Exercise brief:
Copy out the data below from the line containing "Güvenli Alışveriş" to the line containing "Pro-Expert.com.pl to rozbudowany", both lines included, with all images left out.

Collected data
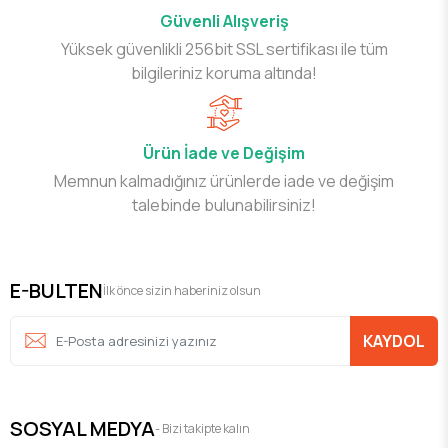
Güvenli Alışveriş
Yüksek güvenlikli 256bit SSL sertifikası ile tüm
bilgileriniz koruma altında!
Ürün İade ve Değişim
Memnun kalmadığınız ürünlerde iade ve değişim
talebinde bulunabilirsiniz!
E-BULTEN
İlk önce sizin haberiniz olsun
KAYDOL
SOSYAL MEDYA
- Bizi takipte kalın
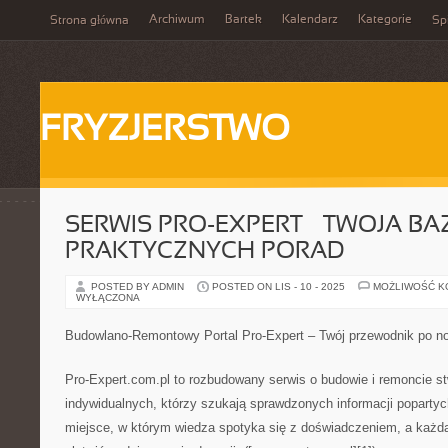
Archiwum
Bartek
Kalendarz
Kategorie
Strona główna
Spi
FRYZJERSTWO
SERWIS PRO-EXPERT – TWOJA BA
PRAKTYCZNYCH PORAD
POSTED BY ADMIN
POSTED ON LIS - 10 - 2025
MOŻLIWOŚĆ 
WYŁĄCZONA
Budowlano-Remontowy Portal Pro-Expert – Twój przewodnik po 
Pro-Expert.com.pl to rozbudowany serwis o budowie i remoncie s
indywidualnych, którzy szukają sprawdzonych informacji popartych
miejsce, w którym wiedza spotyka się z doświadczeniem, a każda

==

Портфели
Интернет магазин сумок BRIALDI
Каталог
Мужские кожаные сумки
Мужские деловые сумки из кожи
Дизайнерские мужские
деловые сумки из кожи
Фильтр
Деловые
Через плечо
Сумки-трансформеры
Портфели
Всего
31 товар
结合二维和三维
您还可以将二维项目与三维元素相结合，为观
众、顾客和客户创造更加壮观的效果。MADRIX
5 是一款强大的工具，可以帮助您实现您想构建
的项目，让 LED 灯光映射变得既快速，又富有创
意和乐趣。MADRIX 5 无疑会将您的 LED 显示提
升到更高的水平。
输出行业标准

Reply to the task:
Güvenli Alışveriş
Yüksek güvenlikli 256bit SSL sertifikası ile tüm
bilgileriniz koruma altında!
Ürün İade ve Değişim
Memnun kalmadığınız ürünlerde iade ve değişim
talebinde bulunabilirsiniz!
E-BULTEN
İlk önce sizin haberiniz olsun
KAYDOL
SOSYAL MEDYA
- Bizi takipte kalın
Archiwum
Bartek
Kalendarz
Kategorie
Strona główna
Spi
FRYZJERSTWO
SERWIS PRO-EXPERT – TWOJA BA
PRAKTYCZNYCH PORAD
POSTED BY ADMIN
POSTED ON LIS - 10 - 2025
MOŻLIWOŚĆ 
WYŁĄCZONA
Budowlano-Remontowy Portal Pro-Expert – Twój przewodnik po 
Pro-Expert.com.pl to rozbudowany serwis o budowie i remoncie s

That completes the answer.